DIGITAL LIBRARY
| JUDUL | : | PENGATURAN HAK KONSTITUSIONAL PENGUNGSI IKLIM DALAM PERSEPKTIF HAK ASASI MANUSIA | |
| PENGARANG | : | NADIA | |
| PENERBIT | : | UNIVERSITAS LAMBUNG MANGKURAT | |
| TANGGAL | : | 2026-08-26 |
Perubahan iklim telah menimbulkan berbagai dampak terhadap kehidupan masyarakat, termasuk terjadinya perpindahan penduduk akibat kenaikan muka air laut, abrasi, banjir rob, kekeringan, dan bencana hidrometeorologi lainnya. Kondisi tersebut memunculkan fenomena pengungsi iklim yang hingga saat ini belum memperoleh pengakuan maupun perlindungan hukum secara eksplisit dalam sistem hukum nasional Indonesia. Padahal, perpindahan akibat perubahan iklim berpotensi mengancam pemenuhan hak-hak konstitusional masyarakat, khususnya hak untuk hidup, hak atas lingkungan hidup yang baik dan sehat, hak atas tempat tinggal, serta hak atas perlindungan hukum.
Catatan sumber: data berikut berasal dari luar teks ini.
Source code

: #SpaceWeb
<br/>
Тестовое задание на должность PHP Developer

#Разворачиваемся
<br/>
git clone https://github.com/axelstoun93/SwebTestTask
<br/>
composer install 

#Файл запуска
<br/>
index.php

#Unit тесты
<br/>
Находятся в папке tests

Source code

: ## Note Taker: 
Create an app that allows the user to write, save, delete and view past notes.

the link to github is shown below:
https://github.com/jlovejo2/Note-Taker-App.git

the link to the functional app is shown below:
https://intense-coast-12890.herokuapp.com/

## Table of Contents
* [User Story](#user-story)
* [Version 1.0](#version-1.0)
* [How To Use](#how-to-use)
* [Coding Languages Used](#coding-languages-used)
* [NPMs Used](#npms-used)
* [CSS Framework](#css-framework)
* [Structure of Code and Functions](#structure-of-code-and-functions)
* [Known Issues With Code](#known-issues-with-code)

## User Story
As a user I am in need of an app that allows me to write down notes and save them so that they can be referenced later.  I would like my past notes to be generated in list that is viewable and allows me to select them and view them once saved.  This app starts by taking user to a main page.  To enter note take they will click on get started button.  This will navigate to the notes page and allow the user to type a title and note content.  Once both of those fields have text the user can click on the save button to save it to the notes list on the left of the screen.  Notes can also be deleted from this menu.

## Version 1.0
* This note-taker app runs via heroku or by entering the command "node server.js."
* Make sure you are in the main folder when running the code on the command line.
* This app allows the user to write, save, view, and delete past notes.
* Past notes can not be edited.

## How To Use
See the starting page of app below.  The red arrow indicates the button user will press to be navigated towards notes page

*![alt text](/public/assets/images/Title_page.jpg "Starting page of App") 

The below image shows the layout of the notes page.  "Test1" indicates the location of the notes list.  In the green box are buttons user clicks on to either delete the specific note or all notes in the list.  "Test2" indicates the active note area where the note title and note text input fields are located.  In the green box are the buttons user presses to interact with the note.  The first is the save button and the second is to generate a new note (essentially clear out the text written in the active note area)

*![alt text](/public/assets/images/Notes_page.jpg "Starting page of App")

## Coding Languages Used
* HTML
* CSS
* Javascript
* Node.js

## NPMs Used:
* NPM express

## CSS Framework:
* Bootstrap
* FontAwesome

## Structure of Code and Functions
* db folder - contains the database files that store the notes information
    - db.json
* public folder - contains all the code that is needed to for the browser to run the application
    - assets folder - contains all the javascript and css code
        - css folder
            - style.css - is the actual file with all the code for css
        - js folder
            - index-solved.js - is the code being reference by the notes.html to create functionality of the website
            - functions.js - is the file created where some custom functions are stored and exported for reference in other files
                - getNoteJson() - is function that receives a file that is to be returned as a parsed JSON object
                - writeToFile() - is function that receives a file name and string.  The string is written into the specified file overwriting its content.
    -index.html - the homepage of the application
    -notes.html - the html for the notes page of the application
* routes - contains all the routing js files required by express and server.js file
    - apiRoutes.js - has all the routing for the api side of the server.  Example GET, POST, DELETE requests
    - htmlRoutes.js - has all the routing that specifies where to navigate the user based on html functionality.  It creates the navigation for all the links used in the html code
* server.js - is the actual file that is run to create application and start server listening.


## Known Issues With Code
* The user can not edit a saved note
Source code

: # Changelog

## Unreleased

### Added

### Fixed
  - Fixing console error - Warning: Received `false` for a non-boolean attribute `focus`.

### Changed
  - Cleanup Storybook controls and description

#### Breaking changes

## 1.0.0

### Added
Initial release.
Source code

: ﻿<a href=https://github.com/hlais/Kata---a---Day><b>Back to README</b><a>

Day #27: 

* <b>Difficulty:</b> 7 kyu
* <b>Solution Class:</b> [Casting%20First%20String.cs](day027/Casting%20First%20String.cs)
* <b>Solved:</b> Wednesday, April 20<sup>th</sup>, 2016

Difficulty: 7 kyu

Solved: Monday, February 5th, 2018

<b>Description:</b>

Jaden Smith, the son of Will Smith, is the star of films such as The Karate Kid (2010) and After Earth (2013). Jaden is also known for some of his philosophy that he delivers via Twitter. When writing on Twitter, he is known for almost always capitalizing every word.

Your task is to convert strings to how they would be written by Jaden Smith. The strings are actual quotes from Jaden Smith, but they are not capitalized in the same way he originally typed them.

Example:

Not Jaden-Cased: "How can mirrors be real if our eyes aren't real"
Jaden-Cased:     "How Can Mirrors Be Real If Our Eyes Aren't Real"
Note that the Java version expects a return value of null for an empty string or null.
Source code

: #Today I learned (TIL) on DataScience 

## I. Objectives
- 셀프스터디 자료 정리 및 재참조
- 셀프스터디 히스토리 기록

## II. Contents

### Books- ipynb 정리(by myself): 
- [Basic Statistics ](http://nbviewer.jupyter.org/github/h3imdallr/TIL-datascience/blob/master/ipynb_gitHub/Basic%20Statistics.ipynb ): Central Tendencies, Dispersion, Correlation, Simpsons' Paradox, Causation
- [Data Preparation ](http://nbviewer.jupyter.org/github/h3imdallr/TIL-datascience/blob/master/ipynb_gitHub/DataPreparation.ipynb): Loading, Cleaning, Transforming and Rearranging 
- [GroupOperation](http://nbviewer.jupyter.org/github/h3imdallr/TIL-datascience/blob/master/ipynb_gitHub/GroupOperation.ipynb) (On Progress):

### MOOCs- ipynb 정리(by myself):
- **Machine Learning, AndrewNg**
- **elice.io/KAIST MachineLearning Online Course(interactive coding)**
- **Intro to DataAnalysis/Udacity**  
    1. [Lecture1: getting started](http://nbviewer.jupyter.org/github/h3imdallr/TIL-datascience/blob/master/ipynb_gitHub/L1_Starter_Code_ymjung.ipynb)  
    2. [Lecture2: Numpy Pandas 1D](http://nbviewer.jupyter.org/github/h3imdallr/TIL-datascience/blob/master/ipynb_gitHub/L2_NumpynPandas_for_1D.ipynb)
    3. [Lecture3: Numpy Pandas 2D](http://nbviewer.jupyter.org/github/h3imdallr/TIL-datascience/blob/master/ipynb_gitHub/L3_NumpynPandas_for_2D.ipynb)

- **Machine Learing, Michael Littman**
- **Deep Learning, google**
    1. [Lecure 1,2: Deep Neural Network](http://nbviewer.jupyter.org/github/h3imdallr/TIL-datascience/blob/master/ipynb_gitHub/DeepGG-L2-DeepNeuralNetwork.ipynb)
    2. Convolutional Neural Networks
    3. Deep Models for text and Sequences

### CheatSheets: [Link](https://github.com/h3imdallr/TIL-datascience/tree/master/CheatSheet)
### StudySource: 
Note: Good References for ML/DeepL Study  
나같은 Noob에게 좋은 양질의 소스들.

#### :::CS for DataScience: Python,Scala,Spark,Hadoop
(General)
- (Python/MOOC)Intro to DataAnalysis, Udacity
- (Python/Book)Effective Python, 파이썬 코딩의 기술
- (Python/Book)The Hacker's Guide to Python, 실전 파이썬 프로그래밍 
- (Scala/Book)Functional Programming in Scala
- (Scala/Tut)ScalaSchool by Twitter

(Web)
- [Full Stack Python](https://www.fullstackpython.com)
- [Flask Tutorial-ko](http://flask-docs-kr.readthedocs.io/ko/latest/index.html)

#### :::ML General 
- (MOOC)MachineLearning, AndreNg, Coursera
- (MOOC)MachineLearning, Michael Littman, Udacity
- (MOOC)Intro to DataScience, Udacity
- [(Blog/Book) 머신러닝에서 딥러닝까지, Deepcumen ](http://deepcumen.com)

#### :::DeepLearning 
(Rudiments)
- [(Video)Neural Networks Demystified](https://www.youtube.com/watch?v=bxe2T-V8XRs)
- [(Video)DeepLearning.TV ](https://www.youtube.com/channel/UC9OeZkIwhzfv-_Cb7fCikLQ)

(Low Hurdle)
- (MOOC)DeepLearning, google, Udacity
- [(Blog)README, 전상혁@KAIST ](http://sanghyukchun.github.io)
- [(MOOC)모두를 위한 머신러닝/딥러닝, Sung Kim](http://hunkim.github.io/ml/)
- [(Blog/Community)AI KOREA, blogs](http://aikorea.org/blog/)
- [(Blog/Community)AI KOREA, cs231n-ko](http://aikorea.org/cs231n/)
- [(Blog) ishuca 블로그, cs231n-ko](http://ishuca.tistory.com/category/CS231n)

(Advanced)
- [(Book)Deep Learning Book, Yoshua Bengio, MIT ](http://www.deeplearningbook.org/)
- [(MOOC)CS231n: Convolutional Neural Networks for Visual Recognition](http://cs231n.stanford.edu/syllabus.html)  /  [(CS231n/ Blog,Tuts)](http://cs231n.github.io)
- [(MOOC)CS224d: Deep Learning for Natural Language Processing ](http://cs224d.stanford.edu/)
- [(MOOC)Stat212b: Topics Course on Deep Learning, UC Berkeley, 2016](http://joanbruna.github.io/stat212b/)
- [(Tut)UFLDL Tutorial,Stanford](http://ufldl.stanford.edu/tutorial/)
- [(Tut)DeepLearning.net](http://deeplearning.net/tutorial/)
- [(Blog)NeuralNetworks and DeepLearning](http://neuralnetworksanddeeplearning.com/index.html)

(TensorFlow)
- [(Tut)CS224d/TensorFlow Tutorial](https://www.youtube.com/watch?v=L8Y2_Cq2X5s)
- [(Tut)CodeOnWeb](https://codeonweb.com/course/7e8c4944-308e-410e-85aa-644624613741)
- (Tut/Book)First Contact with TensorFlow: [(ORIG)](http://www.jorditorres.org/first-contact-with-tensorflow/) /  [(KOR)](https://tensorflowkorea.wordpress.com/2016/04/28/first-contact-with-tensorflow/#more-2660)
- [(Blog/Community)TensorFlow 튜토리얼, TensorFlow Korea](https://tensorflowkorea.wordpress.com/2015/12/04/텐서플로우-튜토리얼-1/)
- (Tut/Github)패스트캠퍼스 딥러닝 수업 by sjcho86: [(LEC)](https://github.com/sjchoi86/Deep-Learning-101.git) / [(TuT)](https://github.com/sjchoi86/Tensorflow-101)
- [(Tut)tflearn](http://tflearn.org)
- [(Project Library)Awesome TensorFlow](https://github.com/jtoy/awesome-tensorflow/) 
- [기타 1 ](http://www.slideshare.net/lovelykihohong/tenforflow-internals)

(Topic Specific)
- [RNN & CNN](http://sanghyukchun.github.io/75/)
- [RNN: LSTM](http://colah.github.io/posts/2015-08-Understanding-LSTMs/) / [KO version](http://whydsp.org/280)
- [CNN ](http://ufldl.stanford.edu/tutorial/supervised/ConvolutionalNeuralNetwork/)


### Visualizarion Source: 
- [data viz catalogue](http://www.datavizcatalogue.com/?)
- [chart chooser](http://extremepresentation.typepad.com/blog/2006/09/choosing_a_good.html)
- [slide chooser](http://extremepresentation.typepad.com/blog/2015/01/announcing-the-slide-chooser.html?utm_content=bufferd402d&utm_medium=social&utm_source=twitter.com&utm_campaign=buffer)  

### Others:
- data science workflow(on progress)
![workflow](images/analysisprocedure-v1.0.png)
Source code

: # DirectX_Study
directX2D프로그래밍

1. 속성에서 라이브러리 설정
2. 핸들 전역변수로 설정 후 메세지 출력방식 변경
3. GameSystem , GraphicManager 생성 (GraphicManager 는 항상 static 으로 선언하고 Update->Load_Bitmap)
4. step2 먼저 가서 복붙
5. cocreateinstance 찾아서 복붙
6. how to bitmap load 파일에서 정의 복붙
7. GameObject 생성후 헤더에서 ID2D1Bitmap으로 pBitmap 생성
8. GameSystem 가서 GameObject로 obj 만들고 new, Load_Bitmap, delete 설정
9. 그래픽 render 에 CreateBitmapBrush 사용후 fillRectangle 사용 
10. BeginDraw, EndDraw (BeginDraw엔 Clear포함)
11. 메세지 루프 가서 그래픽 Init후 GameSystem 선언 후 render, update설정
Penelitian ini bertujuan untuk menganalisis pengaturan konstitusional mengenai perlindungan terhadap pengungsi iklim serta merekonstruksi pengaturan hak konstitusional yang mampu menjamin perlindungan hak pengungsi iklim sesuai dengan prinsip hak asasi manusia. Penelitian ini merupakan penelitian hukum normatif dengan menggunakan pendekatan perundang-undangan, pendekatan konseptual, pendekatan perbandingan, dan pendekatan hak asasi manusia. Bahan hukum yang digunakan meliputi bahan hukum primer, sekunder, dan tersier yang dianalisis secara preskriptif melalui metode interpretasi hukum.
Hasil penelitian menunjukkan bahwa Undang-Undang Dasar Negara Republik Indonesia Tahun 1945 telah memberikan dasar konstitusional bagi perlindungan masyarakat terdampak perubahan iklim melalui Pasal 28A, Pasal 28D ayat (1), Pasal 28G ayat (1), Pasal 28H ayat (1), dan Pasal 28I ayat (4). Namun demikian, belum terdapat pengaturan yang secara eksplisit mengakui pengungsi iklim sebagai subjek hukum yang memiliki status dan hak konstitusional tertentu. Kondisi tersebut menimbulkan kesenjangan norma (normative gap) dan kekosongan hukum (legal vacuum) dalam perlindungan hak-hak masyarakat yang mengalami perpindahan akibat perubahan iklim. Oleh karena itu, diperlukan rekonstruksi pengaturan hukum melalui pembentukan regulasi khusus yang mengatur definisi, status hukum, hak-hak konstitusional, mekanisme relokasi, pemulihan hak, serta tanggung jawab negara berdasarkan prinsip perlindungan hak asasi manusia, non-diskriminasi, keadilan sosial, perlindungan kelompok rentan, dan keberlanjutan lingkungan. Rekonstruksi tersebut diharapkan mampu mewujudkan kepastian hukum sekaligus memperkuat pelaksanaan kewajiban konstitusional negara dalam menghormati, melindungi, dan memenuhi hak asasi manusia bagi pengungsi iklim di Indonesia.
Kata Kunci: Pengungsi Iklim; Hak Konstitusional; Hak Asasi Manusia.